Shogi sensation Sota Fujii competes in “ningen shogi” (human shogi) for the first time in Tendo, Yamagata Prefecture, on April 17. (Shigetaka Kodama)

TENDO, Yamagata Prefecture--Shogi prodigy Sota Fujii proved that his mastery over the Japanese board game extends even when the pieces become life-size and he's dressed up as a warlord. 

The 19-year-old superstar threw himself into the role in his first “ningen shogi” (human shogi) game using humans as "koma" pieces on a massive outdoor board here on April 17.

More than 1,000 spectators, including those at a public viewing venue, got excited as Fujii spoke like a samurai.

“I would like to thank you for inviting me to Tendo,” he said.

Wearing a "jinbaori" surcoat, he appeared at the venue for the ningen shogi, which was surrounded by cherry blossoms in full bloom in Tendo.

The board for the ningen shogi measured about 17 meters long and 14 meters wide.

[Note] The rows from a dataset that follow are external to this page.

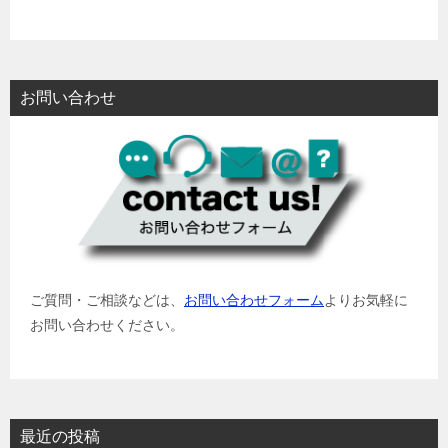
お問い合わせ
ご質問・ご相談などは、
お問い合わせフォーム
よりお気軽に
お問い合わせください。
最近の投稿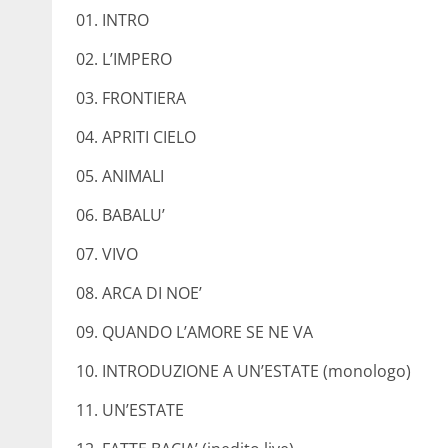
01. INTRO
02. L’IMPERO
03. FRONTIERA
04. APRITI CIELO
05. ANIMALI
06. BABALU’
07. VIVO
08. ARCA DI NOE’
09. QUANDO L’AMORE SE NE VA
10. INTRODUZIONE A UN’ESTATE (monologo)
11. UN’ESTATE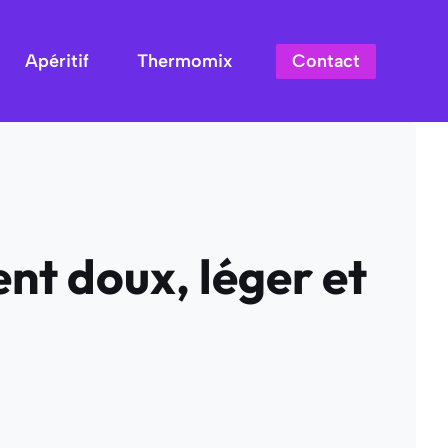
Contact
Apéritif
Thermomix
nt doux, léger et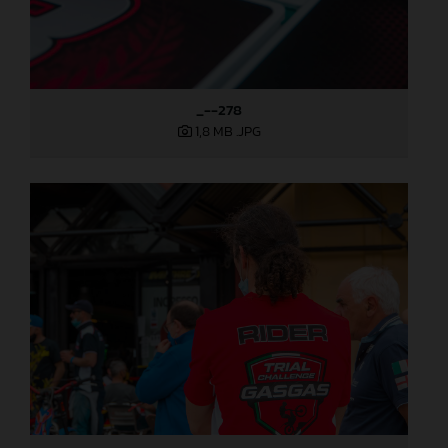
_--278
1,8 MB
.JPG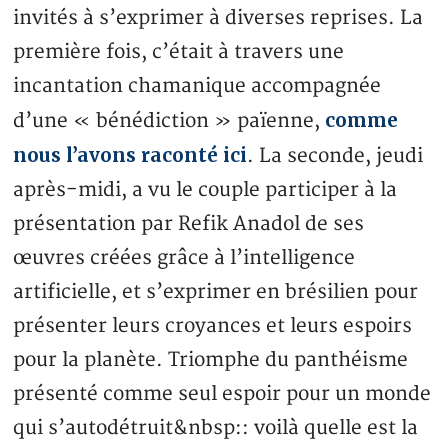
invités à s’exprimer à diverses reprises. La
première fois, c’était à travers une
incantation chamanique accompagnée
comme
d’une « bénédiction » païenne,
nous l’avons raconté ici
. La seconde, jeudi
après-midi, a vu le couple participer à la
présentation par Refik Anadol de ses
œuvres créées grâce à l’intelligence
artificielle, et s’exprimer en brésilien pour
présenter leurs croyances et leurs espoirs
pour la planète. Triomphe du panthéisme
présenté comme seul espoir pour un monde
qui s’autodétruit&nbsp:: voilà quelle est la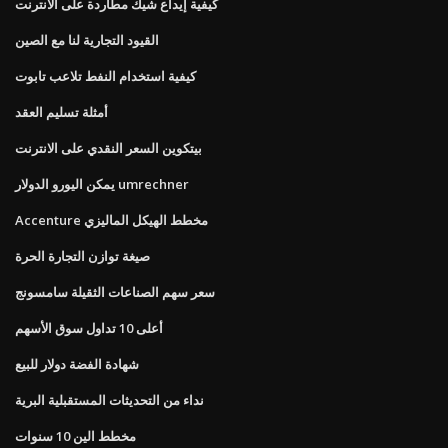
كيفية إيداع شيك مطاردة على الانترنت
القيود التجارية لنا مع الصين
كيفية استخدام النفط تلاعب تابوت
أمثلة تسليم العقد
بيتكوين السعر النقدي على الانترنت
يمكن اليورو الدولار umrechner
Accenture مخطط الهيكل الماليزي
صيغة توازن التجارة الحرة
سعر سهم الصناعات الثقيلة سامسونج
أعلى 10 تداول سوق الأسهم
شهادة الفضة دولار للبيع
نداء من التحديثات المستقبلية البرية
مخطط الين 10 سنوات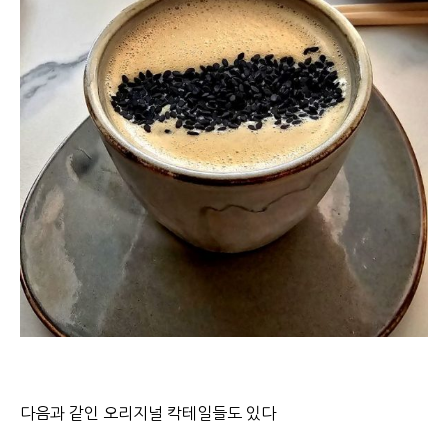
다음과 같인 오리지널 칵테일들도 있다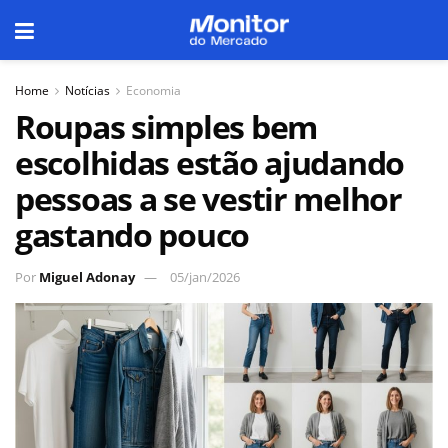
Home
Notícias
Economia
Roupas simples bem
escolhidas estão ajudando
pessoas a se vestir melhor
gastando pouco
Por
Miguel Adonay
05/jan/2026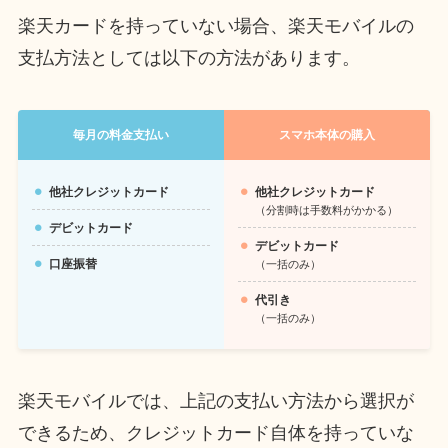
楽天カードを持っていない場合、楽天モバイルの
支払方法としては以下の方法があります。
毎月の料金支払い
スマホ本体の購入
他社クレジットカード
他社クレジットカード
（分割時は手数料がかかる）
デビットカード
デビットカード
口座振替
（一括のみ）
代引き
（一括のみ）
楽天モバイルでは、上記の支払い方法から選択が
できるため、クレジットカード自体を持っていな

Two opposing "generals" commanded armies of the 40 human koma, who were wearing "kacchu," or traditional Japanese armor.

Fujii drew laughter from the audience when he asked for advice from his opponent, Daichi Sasaki, 26, a 6-dan player, on his next move, although the outcome of the game was never in doubt. 

“I enjoyed it very much as the weather was fine and cherry blossoms were in full bloom,” Fujii said after winning the match.

Fujii became the youngest player ever to clinch five major professional titles in shogi in February.

The shogi tradition that uses human pieces started in 1956 in Tendo, where koma production is the highest among all municipalities in Japan. The annual event was held for the first time in three years due to the novel coronavirus pandemic.

The organizer asked fans to apply in advance for viewing this year’s game to cap the number of spectators as a precaution against the virus. It said it received about 18 times as many applications as the number of seats available.